Quando tornai a casa, ero zuppa dalla testa ai piedi e mi era entrata anche l'acqua nelle scarpe.
Appena facevo qualche passo, queste facevano un rumore strano e sembravo una paperella di gomma. Luke mi aveva definita così.
Tolsi le scarpe e poi anche i calzini.

"Beh, una bella fine, no? Per un anno scolastico del genere" disse Isaac, sorpassandomi.

"Sicuramente" risposi. "Questa sera andrai alla festa della North?"

"Sì, starò con Thomas e altri ragazzi che non conosci neanche" spiegò.

"Ragazzi o ragazze?" replicai, alzando un sopracciglio.

Scoppiò in un una risata isterica. "Sembri la nonna. Comunque, non sono affari tuoi."

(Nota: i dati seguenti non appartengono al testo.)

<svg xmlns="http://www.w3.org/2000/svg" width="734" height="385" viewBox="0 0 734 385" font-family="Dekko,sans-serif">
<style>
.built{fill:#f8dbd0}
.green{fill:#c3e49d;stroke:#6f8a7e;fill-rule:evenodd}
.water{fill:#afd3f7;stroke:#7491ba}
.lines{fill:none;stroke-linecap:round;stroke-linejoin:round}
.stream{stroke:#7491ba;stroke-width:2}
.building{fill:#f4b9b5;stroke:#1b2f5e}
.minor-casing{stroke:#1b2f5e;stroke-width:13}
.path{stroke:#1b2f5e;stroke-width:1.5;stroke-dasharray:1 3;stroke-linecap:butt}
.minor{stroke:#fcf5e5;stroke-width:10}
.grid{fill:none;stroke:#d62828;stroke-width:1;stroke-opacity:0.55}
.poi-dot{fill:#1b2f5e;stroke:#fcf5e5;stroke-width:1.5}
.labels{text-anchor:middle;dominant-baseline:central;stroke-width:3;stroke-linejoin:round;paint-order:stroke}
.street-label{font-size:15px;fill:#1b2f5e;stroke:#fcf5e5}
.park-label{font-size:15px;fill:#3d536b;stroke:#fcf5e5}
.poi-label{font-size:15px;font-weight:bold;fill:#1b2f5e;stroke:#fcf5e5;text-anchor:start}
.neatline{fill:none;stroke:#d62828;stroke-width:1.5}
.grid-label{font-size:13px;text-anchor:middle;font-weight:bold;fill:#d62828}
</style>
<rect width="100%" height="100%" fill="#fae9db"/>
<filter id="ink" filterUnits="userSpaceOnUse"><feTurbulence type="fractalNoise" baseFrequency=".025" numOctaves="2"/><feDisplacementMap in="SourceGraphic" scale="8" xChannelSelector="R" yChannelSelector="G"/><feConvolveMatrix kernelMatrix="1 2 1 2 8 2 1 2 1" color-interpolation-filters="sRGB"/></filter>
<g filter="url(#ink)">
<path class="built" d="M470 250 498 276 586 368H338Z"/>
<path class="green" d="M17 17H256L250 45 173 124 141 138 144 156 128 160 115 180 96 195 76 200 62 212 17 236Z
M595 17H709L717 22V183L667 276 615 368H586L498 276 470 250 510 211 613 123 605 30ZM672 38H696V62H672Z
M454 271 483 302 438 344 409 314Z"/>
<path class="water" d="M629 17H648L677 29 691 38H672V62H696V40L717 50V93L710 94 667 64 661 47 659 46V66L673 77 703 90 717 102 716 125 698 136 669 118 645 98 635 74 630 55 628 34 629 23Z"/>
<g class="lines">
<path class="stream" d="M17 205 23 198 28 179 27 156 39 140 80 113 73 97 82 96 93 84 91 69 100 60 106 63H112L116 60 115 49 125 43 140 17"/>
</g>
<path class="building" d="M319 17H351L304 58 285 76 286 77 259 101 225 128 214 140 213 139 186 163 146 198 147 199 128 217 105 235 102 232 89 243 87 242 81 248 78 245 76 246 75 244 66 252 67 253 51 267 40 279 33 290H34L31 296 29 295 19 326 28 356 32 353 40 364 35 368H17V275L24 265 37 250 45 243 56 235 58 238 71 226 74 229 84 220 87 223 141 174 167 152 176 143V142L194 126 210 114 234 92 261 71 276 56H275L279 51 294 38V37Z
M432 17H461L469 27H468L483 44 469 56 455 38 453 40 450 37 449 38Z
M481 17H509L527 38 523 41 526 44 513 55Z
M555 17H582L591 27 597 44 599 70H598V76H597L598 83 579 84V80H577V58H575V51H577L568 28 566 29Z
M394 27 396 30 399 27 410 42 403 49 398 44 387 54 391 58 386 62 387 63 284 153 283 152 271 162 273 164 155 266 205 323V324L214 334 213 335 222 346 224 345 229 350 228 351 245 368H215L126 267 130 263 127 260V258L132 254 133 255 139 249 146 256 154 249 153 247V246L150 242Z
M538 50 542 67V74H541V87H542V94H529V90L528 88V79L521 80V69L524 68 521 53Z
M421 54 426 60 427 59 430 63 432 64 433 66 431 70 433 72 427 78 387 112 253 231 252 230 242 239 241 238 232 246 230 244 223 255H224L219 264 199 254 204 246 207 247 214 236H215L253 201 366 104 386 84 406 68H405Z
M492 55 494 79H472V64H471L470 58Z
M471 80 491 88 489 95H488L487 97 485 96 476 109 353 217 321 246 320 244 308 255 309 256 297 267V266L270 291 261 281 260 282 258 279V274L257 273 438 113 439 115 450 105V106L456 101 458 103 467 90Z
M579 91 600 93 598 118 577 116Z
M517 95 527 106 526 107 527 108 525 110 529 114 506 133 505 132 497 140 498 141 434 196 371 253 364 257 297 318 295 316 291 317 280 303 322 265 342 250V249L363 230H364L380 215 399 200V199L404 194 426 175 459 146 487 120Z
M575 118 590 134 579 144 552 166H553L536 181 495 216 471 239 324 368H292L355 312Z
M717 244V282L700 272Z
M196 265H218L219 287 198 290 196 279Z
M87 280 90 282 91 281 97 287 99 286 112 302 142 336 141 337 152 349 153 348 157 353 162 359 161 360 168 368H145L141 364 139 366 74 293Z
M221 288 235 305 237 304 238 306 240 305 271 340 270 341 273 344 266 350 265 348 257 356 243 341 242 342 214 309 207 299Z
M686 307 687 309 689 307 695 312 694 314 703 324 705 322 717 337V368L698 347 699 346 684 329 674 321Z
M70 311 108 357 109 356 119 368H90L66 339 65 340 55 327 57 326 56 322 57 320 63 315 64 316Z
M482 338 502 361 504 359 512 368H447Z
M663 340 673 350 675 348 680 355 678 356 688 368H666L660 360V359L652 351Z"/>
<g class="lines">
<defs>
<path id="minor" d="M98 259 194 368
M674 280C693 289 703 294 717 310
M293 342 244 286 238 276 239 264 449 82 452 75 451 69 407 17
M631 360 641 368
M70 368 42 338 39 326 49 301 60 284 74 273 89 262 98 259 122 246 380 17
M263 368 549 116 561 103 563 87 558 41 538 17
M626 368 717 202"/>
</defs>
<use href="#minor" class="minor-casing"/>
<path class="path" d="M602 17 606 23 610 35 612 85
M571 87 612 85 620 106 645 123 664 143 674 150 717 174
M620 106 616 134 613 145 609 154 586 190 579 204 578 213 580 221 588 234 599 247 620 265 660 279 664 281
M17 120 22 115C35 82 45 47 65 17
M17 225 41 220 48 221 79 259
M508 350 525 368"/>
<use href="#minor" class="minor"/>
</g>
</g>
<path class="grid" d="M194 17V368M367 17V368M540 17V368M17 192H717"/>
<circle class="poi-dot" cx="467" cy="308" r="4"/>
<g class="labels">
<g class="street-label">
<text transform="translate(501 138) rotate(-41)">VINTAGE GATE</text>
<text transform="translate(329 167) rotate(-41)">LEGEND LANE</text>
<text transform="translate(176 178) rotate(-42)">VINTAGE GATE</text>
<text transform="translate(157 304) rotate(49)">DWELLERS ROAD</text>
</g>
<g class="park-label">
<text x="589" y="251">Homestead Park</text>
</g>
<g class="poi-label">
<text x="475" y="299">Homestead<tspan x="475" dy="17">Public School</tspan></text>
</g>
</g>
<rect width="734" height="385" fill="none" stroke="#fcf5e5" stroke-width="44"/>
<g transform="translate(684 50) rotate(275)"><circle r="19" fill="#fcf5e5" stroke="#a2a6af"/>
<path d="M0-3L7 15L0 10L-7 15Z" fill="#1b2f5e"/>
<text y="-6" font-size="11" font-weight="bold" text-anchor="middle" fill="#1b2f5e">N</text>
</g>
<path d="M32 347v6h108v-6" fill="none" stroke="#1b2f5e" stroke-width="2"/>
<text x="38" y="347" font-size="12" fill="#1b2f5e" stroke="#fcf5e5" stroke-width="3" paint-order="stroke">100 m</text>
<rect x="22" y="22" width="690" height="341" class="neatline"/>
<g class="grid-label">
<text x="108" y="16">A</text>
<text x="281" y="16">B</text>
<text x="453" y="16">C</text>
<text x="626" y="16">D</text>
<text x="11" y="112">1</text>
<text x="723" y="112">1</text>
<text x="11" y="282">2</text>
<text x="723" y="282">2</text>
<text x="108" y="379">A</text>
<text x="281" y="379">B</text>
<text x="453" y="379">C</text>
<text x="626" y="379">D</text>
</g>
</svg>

"Oh, andiamo!" Quasi lo supplicai.

Mi rivolse un'occhiataccia. "Andrai a quella della South, tu?"

"Proprio così" affermai. "Travis passa a prendermi alle otto, tanto la festa inizia a quell'ora. E tra un'ora devo vedermi con Maya per andare a comprare qualcosa."

"Lei andrà da sola?" mi chiese.

"Con Charlotte" risposi. "Saranno sole entrambe questa sera. Persino Bailey Jenkins ha un accompagnatore."

"Non la conosco questa Bailey."

"La cosa non mi sorprende affatto."

Con le scarpe ancora tra le mani, salii di corsa le scale, facendo attenzione a non scivolare. Le posai sul balcone, le avrei sistemate meglio quando sarei rientrata. Mi tolsi la maglietta, così bagnata che si era praticamente incollata al corpo e presi dei panni al volo per cambiarmi.
Decisi di fare una doccia al volo, tanto mancava ancora un'ora e di solito era Maya quella sempre in ritardo. Le avevo proposto di venire da me, ma lei aveva rifiutato subito, dicendo che doveva svolgere delle commissioni per sua madre prima di tornare a casa.

Un po' mi dispiaceva per lei. Maya era carina e gentile con tutti, eppure non riusciva a trovare qualcuno che restasse al suo fianco. Ad Isaac era piaciuta veramente, di quello ne ero certa. E sicuramente anche ad Aiden. L'unico problema è che entrambi avevano poi preferito averla come amica. A lei non era dispiaciuto di mio fratello, stava con lui tranquillamente. Ma, a quanto pare, sembrava provare ancora qualcosa con Aiden. Ogni volta che io o Jenna tiravamo fuori il discorso, però, lei cambiava subito argomento, ignorando ciò che le avevamo chiesto.
Uscii dalla doccia, avvolgendo il corpo in una asciugamano grande perché l'accappatoio era in lavatrice. Presi il telefono e lessi i messaggi che avevo ricevuto.

Jenna: Stasera ci sei, vero? Distribuiscono gli annuari, meno male!

Le risposi velocemente con un sorriso sul volto, che si allargò quando lessi quello di Travis.

Non vedo l'ora che arrivi stasera. Alle otto?

Alle otto! Non vedo l'ora anche io! Risposi.

La mia mano salì automaticamente al collo, iniziando ad accarezzare la collana che mi aveva regalato per i sedici anni, quasi sei mesi fa. Era stata davvero una gran bella festa, forse la migliore che io avessi mai passato. Ci eravamo divertiti tutti, non c'era mai stato un vero momento noioso e Jenna ne era rimasta entusiasta quando le avevo detto che avremmo festeggiato insieme. Dopotutto, erano solo quattro giorni di differenza.

Per ultimo, c'era un messaggio da un numero sconosciuto, che non avevo salvato in rubrica e non avevo mai sentito.

Stai attenta, magari non mi conosci bene ma sai di cosa sono capace.